On July 27, U.S. District Judge Thomas Johnston granted the federal government's motion to stay the case while a similar case is sorted out by the U.S. Court of Appeals for the Fourth Circuit. That case involves a nearly $450,000 withhold of Medicaid funds.
Once that case is resolved, McGraw and the federal Centers for Medicare and Medicaid Services will have 30 days to file their motions for summary judgment.
CMS says $2.7 million of McGraw's 2004 settlement with Purdue Pharma, worth $10 million, should have gone to it, since the lawsuit alleged harm to the state's Medicaid program, which is largely federally funded.
Rather than give the Purdue Pharma settlement funds to the state agencies named as plaintiffs, McGraw used the money from the settlement on substance abuse programs around the state, as well $500,000 to the University of Charleston for a pharmacy school.
McGraw argued that there was a fourth plaintiff - the affected individuals in his state he was representing in his parens patriae capacity.
"We find no merit in this argument," the Departmental Appeals Board wrote.
"It is not evident from the record that the State was, at the time of settlement, seeking damages on behalf of individual consumers."
Chief Deputy Attorney General Fran Hughes has admitted to the state Legislature that the Purdue Pharma money was not given to the state DHHR, which administers the Medicaid program, because CMS would then be able to claim a share -- "We have arranged a methodology that has prevented the federal government from coming back and seizing money," Hughes said.

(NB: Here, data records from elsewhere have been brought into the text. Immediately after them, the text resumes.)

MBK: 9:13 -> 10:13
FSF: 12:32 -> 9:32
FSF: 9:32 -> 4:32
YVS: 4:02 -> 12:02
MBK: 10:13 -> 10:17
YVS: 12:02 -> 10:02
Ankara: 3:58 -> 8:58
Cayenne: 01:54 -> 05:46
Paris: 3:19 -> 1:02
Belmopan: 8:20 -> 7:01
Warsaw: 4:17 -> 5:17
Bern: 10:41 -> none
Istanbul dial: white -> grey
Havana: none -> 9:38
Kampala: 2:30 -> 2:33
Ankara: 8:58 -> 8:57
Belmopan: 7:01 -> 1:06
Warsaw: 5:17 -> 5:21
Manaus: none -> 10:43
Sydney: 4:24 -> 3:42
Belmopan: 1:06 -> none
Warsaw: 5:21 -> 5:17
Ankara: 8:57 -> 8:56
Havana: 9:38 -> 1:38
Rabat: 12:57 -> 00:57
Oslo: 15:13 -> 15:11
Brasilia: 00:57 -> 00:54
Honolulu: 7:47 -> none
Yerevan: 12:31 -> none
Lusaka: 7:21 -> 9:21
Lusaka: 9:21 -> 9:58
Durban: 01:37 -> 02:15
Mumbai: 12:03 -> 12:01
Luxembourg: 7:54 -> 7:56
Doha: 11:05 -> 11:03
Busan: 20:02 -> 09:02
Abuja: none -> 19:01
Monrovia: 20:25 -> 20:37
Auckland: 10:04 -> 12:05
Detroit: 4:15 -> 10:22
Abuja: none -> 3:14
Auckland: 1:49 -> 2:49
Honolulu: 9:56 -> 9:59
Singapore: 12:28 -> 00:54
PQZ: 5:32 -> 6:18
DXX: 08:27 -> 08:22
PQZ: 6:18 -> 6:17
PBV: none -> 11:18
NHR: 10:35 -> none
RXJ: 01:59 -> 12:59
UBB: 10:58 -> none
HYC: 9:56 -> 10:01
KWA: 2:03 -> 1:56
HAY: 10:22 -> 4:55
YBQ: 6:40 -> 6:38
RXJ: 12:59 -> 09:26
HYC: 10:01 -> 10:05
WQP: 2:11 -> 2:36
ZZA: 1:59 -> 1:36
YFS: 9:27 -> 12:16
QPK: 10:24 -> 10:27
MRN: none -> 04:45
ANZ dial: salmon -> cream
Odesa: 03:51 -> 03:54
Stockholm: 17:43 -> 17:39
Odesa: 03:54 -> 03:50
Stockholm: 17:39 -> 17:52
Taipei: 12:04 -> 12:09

Hughes formerly served as general counsel for a national consulting firm that specialized in Medicaid financing.
U.S. District Judge Joseph Goodwin has already sided with CMS over an $850,000 settlement with Dey. He said the State owed CMS $446,000, and McGraw appealed to the Fourth Circuit.
Goodwin asked off the Purdue Pharma withhold challenge in June. He delivered his decision on the Dey withhold challenge in March.
"West Virginia's theory in pursuing the pharmaceutical companies was built around inflated reimbursement rates that the State paid to pharmacies - which are 'providers' and which West Virginia's complaint labeled as such (claiming that Dey caused the State to 'overpay substantially' when it 'reimbursed providers for the drug')," Goodwin's decision says.
"The overpayments in this case were paid to providers pursuant to the Medicaid program. (CMS) is entitled to its share of those recovered overpayments regardless of the source of the recovery."